── TESTO ESTRATTO

Un intervento delle forze dell’ordine all’Università Aristotele di Salonicco, nella notte tra venerdì e sabato, si è concluso con 313 arresti in seguito al lancio di oltre cento bottiglie molotov contro una squadra di polizia antisommossa. Tutti i fermati sono stati successivamente rilasciati senza accuse formali.
Secondo quanto riferito dagli agenti, l’azione è avvenuta nei pressi del campus della seconda città più popolosa della Grecia e ha richiesto l’impiego di gas lacrimogeni e granate stordenti per disperdere i manifestanti. Episodi simili non sono rari nelle aree universitarie greche, ma mai in passato si era arrivati a un numero così elevato di arresti per uno scontro di questo tipo.
Nel corso dell’operazione un agente ha riportato ustioni al volto e a una gamba ed è stato ricoverato in un ospedale militare. Un ragazzo di 21 anni è stato invece curato per difficoltà respiratorie, sempre secondo il bollettino della polizia.
L’Ateneo ha avviato accertamenti interni per chiarire se alcuni studenti abbiano partecipato agli scontri. Le indagini punteranno a stabilire l’effettiva responsabilità di chi si trova tra i fermati.

────
── DATI DISPONIBILI

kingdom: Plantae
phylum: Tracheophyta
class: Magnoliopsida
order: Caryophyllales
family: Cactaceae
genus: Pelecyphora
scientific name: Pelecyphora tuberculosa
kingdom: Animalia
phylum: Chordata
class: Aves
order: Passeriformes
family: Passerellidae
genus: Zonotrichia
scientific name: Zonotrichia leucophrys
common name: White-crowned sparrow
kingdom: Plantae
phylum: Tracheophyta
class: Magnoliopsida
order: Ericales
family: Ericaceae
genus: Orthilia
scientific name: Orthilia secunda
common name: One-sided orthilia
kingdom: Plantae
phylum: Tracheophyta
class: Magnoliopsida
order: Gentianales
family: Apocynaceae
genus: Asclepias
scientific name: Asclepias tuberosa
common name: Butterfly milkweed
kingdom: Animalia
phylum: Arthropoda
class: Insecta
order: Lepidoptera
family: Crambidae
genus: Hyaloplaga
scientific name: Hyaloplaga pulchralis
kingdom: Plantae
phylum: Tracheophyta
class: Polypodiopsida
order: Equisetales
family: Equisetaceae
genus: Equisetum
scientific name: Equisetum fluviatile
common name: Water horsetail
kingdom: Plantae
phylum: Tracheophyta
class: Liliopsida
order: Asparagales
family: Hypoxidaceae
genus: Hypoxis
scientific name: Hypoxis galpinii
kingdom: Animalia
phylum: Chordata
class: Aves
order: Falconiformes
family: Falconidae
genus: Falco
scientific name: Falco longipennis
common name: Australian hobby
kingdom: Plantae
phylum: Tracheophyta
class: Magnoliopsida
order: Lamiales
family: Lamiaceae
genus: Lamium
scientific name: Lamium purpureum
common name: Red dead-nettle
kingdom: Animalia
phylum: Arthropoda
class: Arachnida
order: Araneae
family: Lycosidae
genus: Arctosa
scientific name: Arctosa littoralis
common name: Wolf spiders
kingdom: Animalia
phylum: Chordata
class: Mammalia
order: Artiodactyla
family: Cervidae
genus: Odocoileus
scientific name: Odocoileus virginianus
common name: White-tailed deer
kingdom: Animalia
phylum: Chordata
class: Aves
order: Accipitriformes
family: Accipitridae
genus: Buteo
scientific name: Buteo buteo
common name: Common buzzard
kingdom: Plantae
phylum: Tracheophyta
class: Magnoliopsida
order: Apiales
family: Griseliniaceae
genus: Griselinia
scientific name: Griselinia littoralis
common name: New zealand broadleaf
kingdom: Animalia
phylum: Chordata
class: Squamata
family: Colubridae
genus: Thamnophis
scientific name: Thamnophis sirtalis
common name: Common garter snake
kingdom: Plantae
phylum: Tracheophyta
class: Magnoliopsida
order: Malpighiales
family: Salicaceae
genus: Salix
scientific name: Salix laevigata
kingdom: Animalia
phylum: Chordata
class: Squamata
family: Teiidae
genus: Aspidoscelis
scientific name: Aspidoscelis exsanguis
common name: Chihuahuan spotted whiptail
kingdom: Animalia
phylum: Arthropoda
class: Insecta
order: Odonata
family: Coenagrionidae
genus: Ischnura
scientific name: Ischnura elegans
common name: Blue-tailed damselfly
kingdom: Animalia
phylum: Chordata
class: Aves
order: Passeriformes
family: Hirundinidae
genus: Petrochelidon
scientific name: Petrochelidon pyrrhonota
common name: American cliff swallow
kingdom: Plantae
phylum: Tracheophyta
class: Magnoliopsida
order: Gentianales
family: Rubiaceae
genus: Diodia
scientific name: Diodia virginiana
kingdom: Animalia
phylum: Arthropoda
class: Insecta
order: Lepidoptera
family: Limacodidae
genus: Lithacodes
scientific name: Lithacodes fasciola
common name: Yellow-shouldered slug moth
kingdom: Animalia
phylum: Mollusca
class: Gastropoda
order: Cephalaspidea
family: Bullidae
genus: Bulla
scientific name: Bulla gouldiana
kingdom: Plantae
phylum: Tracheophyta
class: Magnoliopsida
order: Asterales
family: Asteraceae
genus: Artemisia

────

▸ COMPITO DA SVOLGERE: Stampa tale e quale tutto il brano del testo sugli arresti a Salonicco che va da "Secondo quanto riferito" giù fino a "di questo tipo.".

▸ RISPOSTA SCRITTA:
Secondo quanto riferito dagli agenti, l’azione è avvenuta nei pressi del campus della seconda città più popolosa della Grecia e ha richiesto l’impiego di gas lacrimogeni e granate stordenti per disperdere i manifestanti. Episodi simili non sono rari nelle aree universitarie greche, ma mai in passato si era arrivati a un numero così elevato di arresti per uno scontro di questo tipo.